* ACTIVITY *
Please rewrite the lines from the start of the material through the line that contains "Jul. 23, 2020" as a JSON list of strings, one string per line, with blank lines left out. Include both ends and leave the pictures out of the answer.

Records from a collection

---------------

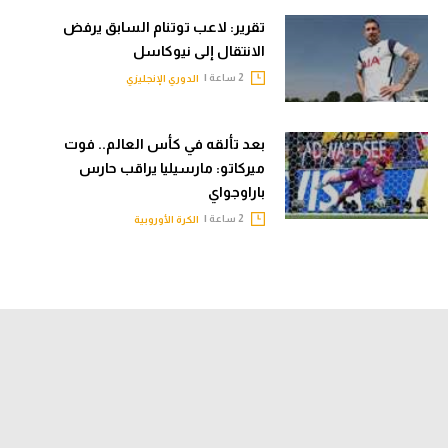
تقرير: لاعب توتنام السابق يرفض
الانتقال إلى نيوكاسل
2 ساعة |
الدوري الإنجليزي
بعد تألقه في كأس العالم.. فوت
ميركاتو: مارسيليا يراقب حارس
باراوجواي
2 ساعة |
الكرة الأوروبية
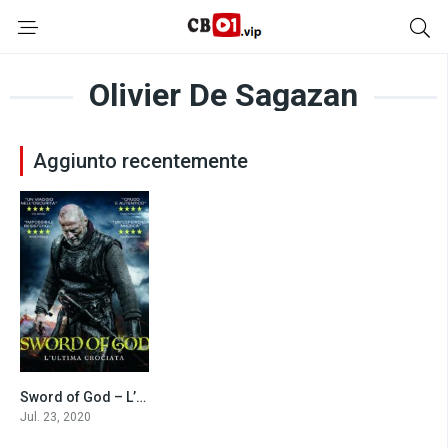
Olivier De Sagazan
Aggiunto recentemente
Sword of God – L’ultima crociata (2018)
5.5
Jul. 23, 2020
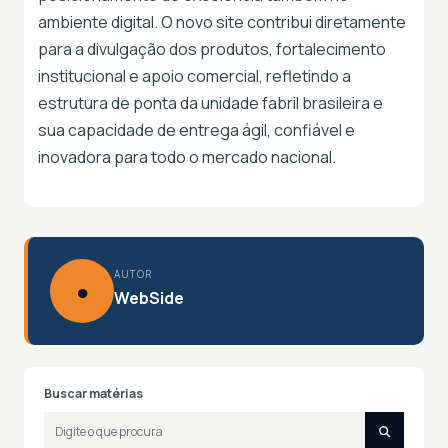
ambiente digital. O novo site contribui diretamente
para a divulgação dos produtos, fortalecimento
institucional e apoio comercial, refletindo a
estrutura de ponta da unidade fabril brasileira e
sua capacidade de entrega ágil, confiável e
inovadora para todo o mercado nacional.
AUTOR
●
WebSide
Buscar matérias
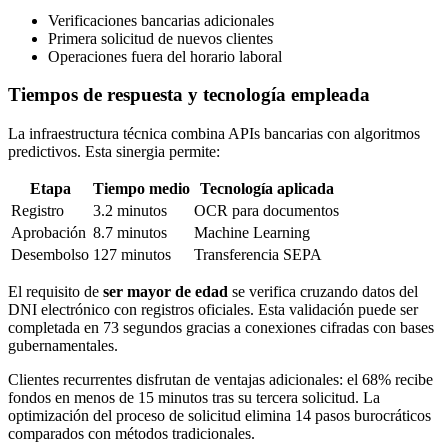
Verificaciones bancarias adicionales
Primera solicitud de nuevos clientes
Operaciones fuera del horario laboral
Tiempos de respuesta y tecnología empleada
La infraestructura técnica combina APIs bancarias con algoritmos
predictivos. Esta sinergia permite:
Etapa
Tiempo medio
Tecnología aplicada
Registro
3.2 minutos
OCR para documentos
Aprobación
8.7 minutos
Machine Learning
Desembolso
127 minutos
Transferencia SEPA
El requisito de
ser mayor de edad
se verifica cruzando datos del
DNI electrónico con registros oficiales. Esta validación puede ser
completada en 73 segundos gracias a conexiones cifradas con bases
gubernamentales.
Clientes recurrentes disfrutan de ventajas adicionales: el 68% recibe
fondos en menos de 15 minutos tras su tercera solicitud. La
optimización del proceso de solicitud elimina 14 pasos burocráticos
comparados con métodos tradicionales.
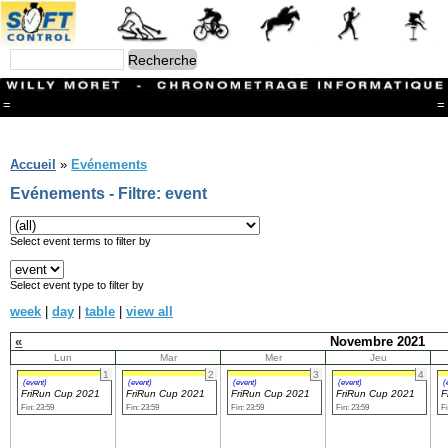
=
=
Menu
Branches
Accueil
»
Evénements
CONTACT
Evénements - Filtre: event
FriRun Cup
Ski ALPIN
Triathlon
Select event terms to filter by
Ski Nordique
Courses à pieds
Select event type to filter by
VTT
week
|
day
|
table
|
view all
Athlétisme
Slalom In-Line
«
Novembre 2021
Caisse à savon
Lun
Mar
Mer
Jeu
Coupe "Journal La Gruyère"
1
2
3
4
Hippisme
(event)
(event)
(event)
(event)
(
FriRun Cup 2021
FriRun Cup 2021
FriRun Cup 2021
FriRun Cup 2021
F
Marche
Fin: 23:59
Fin: 23:59
Fin: 23:59
Fin: 23:59
Fi
Archives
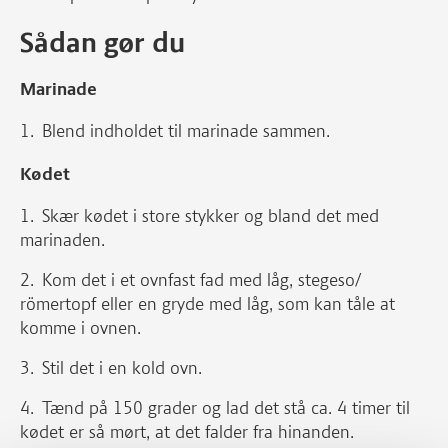
Sådan gør du
Marinade
Blend indholdet til marinade sammen.
Kødet
Skær kødet i store stykker og bland det med
marinaden.
Kom det i et ovnfast fad med låg, stegeso/
römertopf eller en gryde med låg, som kan tåle at
komme i ovnen.
Stil det i en kold ovn.
Tænd på 150 grader og lad det stå ca. 4 timer til
kødet er så mørt, at det falder fra hinanden.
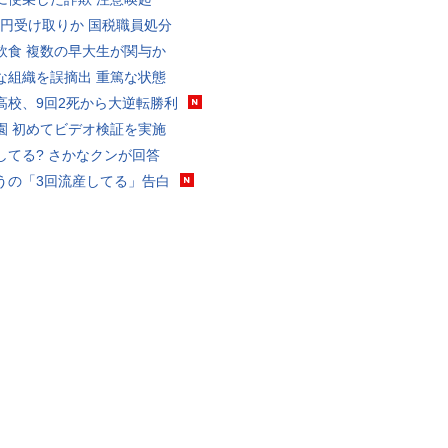
5億円受け取りか 国税職員処分
飲食 複数の早大生が関与か
な組織を誤摘出 重篤な状態
高校、9回2死から大逆転勝利
園 初めてビデオ検証を実施
してる? さかなクンが回答
うの「3回流産してる」告白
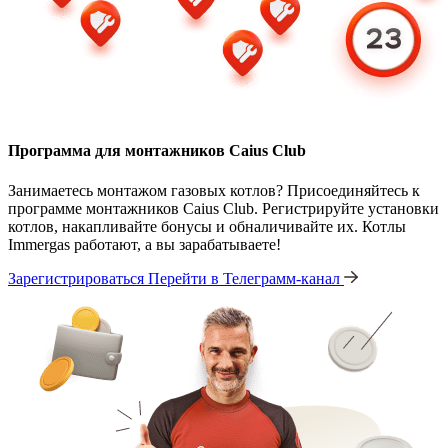
Программа для монтажников Caius Club
Занимаетесь монтажом газовых котлов? Присоединяйтесь к
программе монтажников Caius Club. Регистрируйте установки
котлов, накапливайте бонусы и обналичивайте их. Котлы
Immergas работают, а вы зарабатываете!
Зарегистрироваться
Перейти в Телеграмм-канал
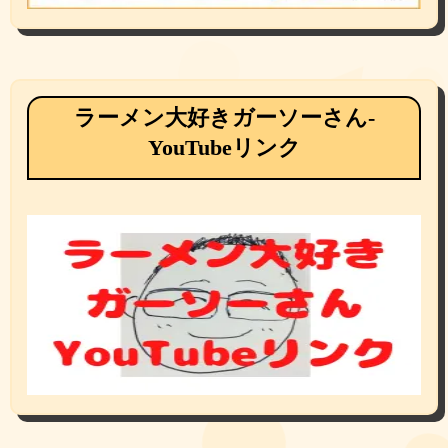
ラーメン大好きガーソーさん-
YouTubeリンク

---------------

* WRITTEN ANSWER *
[
  "تقرير: لاعب توتنام السابق يرفض",
  "الانتقال إلى نيوكاسل",
  "2 ساعة |",
  "الدوري الإنجليزي",
  "بعد تألقه في كأس العالم.. فوت",
  "ميركاتو: مارسيليا يراقب حارس",
  "باراوجواي",
  "2 ساعة |",
  "الكرة الأوروبية",
  "Olivier De Sagazan",
  "Aggiunto recentemente",
  "Sword of God – L’ultima crociata (2018)",
  "5.5",
  "Jul. 23, 2020"
]